Dataset records:
_ _ _ _

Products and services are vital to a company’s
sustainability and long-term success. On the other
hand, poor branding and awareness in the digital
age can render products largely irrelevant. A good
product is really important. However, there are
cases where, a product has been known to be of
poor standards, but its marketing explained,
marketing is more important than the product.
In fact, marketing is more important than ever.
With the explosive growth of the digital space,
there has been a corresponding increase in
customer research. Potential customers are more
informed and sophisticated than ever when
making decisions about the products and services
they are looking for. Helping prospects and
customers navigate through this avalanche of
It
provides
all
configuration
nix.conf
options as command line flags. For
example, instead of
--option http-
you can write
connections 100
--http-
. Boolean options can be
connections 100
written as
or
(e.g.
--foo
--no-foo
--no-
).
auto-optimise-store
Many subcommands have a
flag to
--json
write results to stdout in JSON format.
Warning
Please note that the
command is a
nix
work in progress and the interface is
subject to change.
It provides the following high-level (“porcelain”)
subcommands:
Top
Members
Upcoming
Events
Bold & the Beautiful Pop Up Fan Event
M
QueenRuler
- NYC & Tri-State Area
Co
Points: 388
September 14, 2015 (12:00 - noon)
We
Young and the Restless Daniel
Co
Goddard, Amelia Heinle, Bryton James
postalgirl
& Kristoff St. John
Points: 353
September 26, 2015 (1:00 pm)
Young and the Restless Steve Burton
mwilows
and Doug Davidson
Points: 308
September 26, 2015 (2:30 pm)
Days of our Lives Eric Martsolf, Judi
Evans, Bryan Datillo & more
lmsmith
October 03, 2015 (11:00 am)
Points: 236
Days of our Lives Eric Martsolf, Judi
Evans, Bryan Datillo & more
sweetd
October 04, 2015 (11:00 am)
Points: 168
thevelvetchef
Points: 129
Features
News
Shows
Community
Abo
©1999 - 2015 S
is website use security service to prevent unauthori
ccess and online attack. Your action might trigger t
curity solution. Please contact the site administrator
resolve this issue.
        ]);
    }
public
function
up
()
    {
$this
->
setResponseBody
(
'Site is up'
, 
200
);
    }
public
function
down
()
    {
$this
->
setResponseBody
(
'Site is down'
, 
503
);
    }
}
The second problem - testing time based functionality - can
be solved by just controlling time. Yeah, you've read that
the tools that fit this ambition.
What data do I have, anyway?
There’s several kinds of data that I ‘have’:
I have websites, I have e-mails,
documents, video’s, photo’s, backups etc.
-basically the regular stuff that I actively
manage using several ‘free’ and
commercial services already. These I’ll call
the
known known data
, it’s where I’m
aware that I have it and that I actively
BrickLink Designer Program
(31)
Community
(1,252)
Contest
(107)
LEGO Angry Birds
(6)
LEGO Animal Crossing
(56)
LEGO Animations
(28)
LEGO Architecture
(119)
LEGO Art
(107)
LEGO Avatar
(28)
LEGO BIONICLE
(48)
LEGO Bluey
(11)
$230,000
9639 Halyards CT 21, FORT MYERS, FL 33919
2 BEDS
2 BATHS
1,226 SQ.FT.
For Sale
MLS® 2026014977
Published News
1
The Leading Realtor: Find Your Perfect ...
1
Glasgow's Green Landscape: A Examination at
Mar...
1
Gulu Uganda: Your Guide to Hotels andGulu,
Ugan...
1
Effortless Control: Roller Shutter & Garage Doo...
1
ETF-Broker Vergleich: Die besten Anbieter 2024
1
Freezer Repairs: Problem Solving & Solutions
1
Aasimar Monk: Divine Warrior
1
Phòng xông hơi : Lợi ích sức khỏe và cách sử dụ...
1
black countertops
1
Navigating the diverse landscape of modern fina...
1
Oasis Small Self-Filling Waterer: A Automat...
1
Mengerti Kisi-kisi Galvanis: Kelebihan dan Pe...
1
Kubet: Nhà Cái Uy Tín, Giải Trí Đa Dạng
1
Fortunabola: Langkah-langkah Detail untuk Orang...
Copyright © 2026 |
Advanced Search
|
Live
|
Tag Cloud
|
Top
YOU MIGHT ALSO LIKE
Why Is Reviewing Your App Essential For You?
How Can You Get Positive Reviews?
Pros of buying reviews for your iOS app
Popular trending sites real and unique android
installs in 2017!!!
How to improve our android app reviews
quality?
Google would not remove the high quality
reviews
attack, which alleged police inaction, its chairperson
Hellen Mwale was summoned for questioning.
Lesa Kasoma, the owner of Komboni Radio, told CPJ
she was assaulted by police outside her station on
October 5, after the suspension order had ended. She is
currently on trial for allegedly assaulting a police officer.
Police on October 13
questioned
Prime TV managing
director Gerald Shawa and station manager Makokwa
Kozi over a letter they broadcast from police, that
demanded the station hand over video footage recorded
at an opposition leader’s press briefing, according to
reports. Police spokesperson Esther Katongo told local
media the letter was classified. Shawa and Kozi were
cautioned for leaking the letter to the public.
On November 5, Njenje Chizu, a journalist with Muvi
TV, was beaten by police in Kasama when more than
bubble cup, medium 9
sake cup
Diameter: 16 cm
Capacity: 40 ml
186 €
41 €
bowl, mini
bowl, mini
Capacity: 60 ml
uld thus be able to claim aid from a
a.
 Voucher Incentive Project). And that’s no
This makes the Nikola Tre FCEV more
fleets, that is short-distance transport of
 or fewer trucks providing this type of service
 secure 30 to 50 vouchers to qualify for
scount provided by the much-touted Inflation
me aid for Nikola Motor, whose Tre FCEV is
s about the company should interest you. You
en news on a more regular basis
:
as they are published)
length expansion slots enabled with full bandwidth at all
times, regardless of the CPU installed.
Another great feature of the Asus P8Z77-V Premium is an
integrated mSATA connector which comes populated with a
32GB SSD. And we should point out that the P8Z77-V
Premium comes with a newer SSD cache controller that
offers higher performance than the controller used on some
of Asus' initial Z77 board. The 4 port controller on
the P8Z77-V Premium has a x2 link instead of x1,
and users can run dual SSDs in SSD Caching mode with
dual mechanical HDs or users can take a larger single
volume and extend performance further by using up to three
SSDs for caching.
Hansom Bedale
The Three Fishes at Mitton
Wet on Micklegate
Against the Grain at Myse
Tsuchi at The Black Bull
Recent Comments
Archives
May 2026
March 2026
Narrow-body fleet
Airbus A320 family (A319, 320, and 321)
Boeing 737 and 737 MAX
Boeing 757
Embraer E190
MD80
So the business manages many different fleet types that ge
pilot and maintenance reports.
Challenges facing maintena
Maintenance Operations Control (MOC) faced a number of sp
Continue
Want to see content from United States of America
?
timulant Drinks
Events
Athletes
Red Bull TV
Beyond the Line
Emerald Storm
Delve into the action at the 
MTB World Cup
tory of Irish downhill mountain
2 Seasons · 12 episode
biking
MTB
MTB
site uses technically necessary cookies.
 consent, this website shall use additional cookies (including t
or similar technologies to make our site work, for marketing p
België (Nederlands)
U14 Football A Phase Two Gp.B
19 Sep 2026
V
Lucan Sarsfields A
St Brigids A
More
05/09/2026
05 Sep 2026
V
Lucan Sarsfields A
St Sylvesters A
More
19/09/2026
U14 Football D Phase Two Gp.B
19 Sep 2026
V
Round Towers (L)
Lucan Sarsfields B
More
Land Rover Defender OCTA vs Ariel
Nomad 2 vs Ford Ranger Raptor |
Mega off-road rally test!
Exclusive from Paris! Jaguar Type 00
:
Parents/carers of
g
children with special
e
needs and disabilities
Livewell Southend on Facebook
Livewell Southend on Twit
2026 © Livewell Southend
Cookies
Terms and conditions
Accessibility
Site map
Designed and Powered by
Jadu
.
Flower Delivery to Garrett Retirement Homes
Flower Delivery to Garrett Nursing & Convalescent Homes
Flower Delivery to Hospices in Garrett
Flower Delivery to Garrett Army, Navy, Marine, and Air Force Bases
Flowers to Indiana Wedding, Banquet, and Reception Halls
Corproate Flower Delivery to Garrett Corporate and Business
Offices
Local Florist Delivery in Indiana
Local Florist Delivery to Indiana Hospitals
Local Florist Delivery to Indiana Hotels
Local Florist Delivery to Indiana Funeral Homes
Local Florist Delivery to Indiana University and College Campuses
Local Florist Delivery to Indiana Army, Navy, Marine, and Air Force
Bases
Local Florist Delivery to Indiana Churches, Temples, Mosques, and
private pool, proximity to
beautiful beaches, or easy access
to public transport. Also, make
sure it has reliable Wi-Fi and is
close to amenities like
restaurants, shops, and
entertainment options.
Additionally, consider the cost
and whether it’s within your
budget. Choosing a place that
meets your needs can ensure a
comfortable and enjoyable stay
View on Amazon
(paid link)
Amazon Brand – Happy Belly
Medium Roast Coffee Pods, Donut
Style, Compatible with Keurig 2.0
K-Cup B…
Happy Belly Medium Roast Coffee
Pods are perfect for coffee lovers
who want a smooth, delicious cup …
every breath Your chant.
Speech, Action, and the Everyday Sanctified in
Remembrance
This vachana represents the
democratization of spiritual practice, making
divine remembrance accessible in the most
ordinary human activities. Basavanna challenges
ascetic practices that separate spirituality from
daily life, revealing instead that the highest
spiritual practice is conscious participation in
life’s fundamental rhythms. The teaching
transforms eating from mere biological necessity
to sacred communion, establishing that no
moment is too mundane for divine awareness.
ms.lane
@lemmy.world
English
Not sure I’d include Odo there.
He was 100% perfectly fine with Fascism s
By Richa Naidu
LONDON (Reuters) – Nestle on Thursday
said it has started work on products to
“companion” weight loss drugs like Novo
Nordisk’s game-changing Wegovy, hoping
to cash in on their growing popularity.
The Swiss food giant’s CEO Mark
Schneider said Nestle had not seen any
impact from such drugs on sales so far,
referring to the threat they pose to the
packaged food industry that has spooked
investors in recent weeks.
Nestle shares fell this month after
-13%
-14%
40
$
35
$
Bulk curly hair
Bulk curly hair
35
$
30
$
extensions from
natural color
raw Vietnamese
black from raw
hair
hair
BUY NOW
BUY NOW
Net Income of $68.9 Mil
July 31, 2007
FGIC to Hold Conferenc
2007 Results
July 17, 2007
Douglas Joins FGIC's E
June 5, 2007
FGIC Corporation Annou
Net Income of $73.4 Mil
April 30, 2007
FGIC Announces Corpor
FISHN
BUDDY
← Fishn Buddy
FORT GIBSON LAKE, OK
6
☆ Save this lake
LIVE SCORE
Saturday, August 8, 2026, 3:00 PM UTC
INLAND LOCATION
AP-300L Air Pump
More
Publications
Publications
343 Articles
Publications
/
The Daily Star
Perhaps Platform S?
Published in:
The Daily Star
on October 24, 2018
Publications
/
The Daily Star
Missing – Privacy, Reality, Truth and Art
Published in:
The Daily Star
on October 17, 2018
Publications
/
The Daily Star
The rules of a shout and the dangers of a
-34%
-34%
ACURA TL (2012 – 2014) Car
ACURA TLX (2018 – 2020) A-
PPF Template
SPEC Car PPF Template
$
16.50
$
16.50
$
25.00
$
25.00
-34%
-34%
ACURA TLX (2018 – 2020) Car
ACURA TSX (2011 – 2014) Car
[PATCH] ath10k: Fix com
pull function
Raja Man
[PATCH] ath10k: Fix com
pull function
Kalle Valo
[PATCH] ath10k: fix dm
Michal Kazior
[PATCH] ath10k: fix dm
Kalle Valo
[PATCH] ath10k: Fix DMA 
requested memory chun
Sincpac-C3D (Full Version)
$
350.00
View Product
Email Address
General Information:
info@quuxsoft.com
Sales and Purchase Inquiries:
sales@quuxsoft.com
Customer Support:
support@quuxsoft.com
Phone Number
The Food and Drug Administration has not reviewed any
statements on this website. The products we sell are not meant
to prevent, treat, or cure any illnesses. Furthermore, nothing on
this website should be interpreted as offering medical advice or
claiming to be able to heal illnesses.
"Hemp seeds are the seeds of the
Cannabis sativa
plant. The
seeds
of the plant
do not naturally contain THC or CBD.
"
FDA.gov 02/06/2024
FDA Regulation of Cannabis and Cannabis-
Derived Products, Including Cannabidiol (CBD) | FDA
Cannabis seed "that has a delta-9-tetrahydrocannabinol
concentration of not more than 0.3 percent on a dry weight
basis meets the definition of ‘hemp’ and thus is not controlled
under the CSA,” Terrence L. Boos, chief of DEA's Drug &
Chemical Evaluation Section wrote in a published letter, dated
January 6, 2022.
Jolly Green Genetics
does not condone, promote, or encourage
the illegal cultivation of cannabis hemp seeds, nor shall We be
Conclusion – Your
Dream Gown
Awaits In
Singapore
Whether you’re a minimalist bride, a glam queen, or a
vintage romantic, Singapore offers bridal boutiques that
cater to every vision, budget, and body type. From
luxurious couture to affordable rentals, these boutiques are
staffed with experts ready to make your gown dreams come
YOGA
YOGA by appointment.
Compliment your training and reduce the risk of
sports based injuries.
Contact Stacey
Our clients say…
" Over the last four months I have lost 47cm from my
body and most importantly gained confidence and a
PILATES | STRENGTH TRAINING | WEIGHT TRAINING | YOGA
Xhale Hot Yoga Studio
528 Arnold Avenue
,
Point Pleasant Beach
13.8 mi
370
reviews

_ _ _ _

* Exercise
Copy the lines of the listing from its start up to and including the line that contains "they are looking for. Helping prospects and".

* Answer to the exercise
Products and services are vital to a company’s
sustainability and long-term success. On the other
hand, poor branding and awareness in the digital
age can render products largely irrelevant. A good
product is really important. However, there are
cases where, a product has been known to be of
poor standards, but its marketing explained,
marketing is more important than the product.
In fact, marketing is more important than ever.
With the explosive growth of the digital space,
there has been a corresponding increase in
customer research. Potential customers are more
informed and sophisticated than ever when
making decisions about the products and services
they are looking for. Helping prospects and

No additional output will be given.